• _What is needed_
Before you return the lines below, strip out any images and keep every word as written.

• _Recorded data_

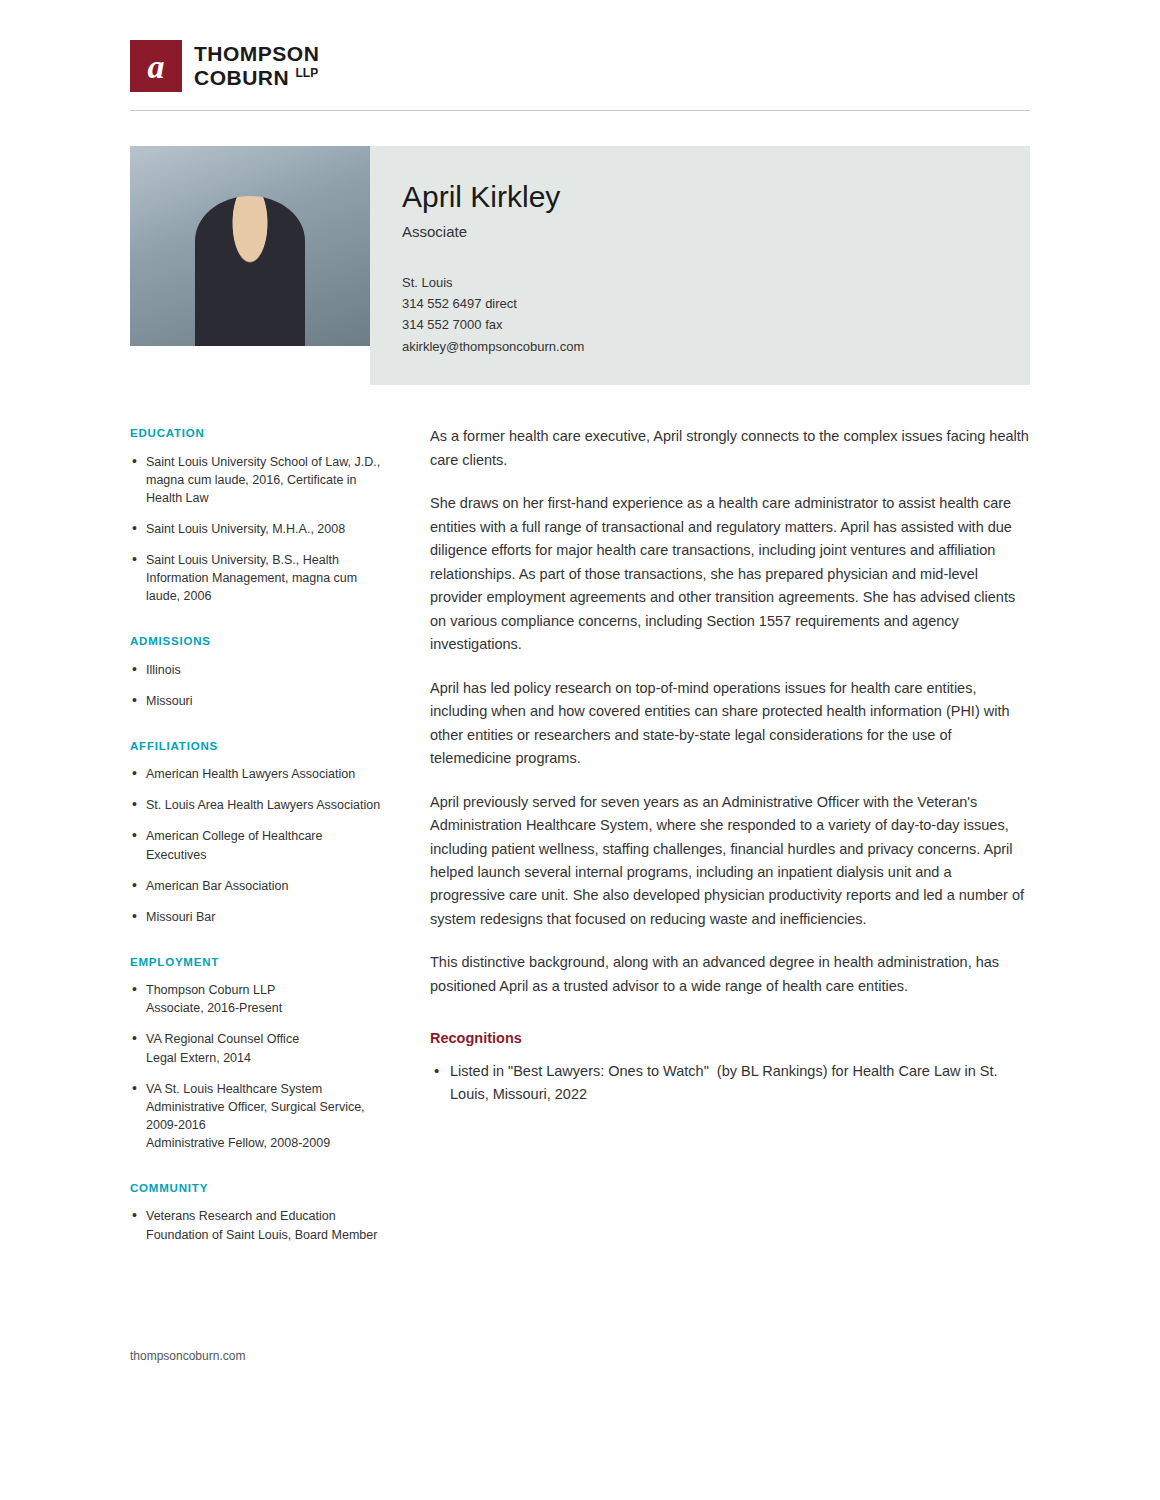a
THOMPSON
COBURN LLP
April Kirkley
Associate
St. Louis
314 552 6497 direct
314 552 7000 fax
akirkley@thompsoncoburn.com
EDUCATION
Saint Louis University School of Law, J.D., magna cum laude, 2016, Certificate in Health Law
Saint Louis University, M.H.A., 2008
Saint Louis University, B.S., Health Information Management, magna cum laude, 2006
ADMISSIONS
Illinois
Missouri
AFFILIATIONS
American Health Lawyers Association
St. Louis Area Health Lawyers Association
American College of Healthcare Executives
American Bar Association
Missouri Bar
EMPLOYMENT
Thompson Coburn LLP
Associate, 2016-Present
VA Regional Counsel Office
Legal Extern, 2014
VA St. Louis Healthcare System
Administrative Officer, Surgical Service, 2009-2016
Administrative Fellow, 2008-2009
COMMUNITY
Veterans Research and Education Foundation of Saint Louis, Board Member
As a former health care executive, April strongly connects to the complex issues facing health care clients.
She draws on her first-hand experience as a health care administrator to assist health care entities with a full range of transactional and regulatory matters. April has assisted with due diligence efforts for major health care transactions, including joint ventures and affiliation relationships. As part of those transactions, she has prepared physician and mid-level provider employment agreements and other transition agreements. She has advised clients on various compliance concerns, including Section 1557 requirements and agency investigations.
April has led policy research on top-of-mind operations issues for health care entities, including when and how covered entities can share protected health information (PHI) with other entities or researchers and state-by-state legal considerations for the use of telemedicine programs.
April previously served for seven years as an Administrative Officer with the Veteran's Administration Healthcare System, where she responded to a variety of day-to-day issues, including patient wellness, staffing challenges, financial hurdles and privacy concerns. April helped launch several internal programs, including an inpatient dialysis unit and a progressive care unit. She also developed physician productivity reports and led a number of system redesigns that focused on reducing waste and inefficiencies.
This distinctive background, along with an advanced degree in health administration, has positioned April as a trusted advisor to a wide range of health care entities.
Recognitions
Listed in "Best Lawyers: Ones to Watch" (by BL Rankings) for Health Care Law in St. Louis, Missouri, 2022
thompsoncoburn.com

• _Written response_
a
THOMPSON
COBURN LLP
April Kirkley
Associate
St. Louis
314 552 6497 direct
314 552 7000 fax
akirkley@thompsoncoburn.com
EDUCATION
Saint Louis University School of Law, J.D., magna cum laude, 2016, Certificate in Health Law
Saint Louis University, M.H.A., 2008
Saint Louis University, B.S., Health Information Management, magna cum laude, 2006
ADMISSIONS
Illinois
Missouri
AFFILIATIONS
American Health Lawyers Association
St. Louis Area Health Lawyers Association
American College of Healthcare Executives
American Bar Association
Missouri Bar
EMPLOYMENT
Thompson Coburn LLP
Associate, 2016-Present
VA Regional Counsel Office
Legal Extern, 2014
VA St. Louis Healthcare System
Administrative Officer, Surgical Service, 2009-2016
Administrative Fellow, 2008-2009
COMMUNITY
Veterans Research and Education Foundation of Saint Louis, Board Member
As a former health care executive, April strongly connects to the complex issues facing health care clients.
She draws on her first-hand experience as a health care administrator to assist health care entities with a full range of transactional and regulatory matters. April has assisted with due diligence efforts for major health care transactions, including joint ventures and affiliation relationships. As part of those transactions, she has prepared physician and mid-level provider employment agreements and other transition agreements. She has advised clients on various compliance concerns, including Section 1557 requirements and agency investigations.
April has led policy research on top-of-mind operations issues for health care entities, including when and how covered entities can share protected health information (PHI) with other entities or researchers and state-by-state legal considerations for the use of telemedicine programs.
April previously served for seven years as an Administrative Officer with the Veteran's Administration Healthcare System, where she responded to a variety of day-to-day issues, including patient wellness, staffing challenges, financial hurdles and privacy concerns. April helped launch several internal programs, including an inpatient dialysis unit and a progressive care unit. She also developed physician productivity reports and led a number of system redesigns that focused on reducing waste and inefficiencies.
This distinctive background, along with an advanced degree in health administration, has positioned April as a trusted advisor to a wide range of health care entities.
Recognitions
Listed in "Best Lawyers: Ones to Watch" (by BL Rankings) for Health Care Law in St. Louis, Missouri, 2022
thompsoncoburn.com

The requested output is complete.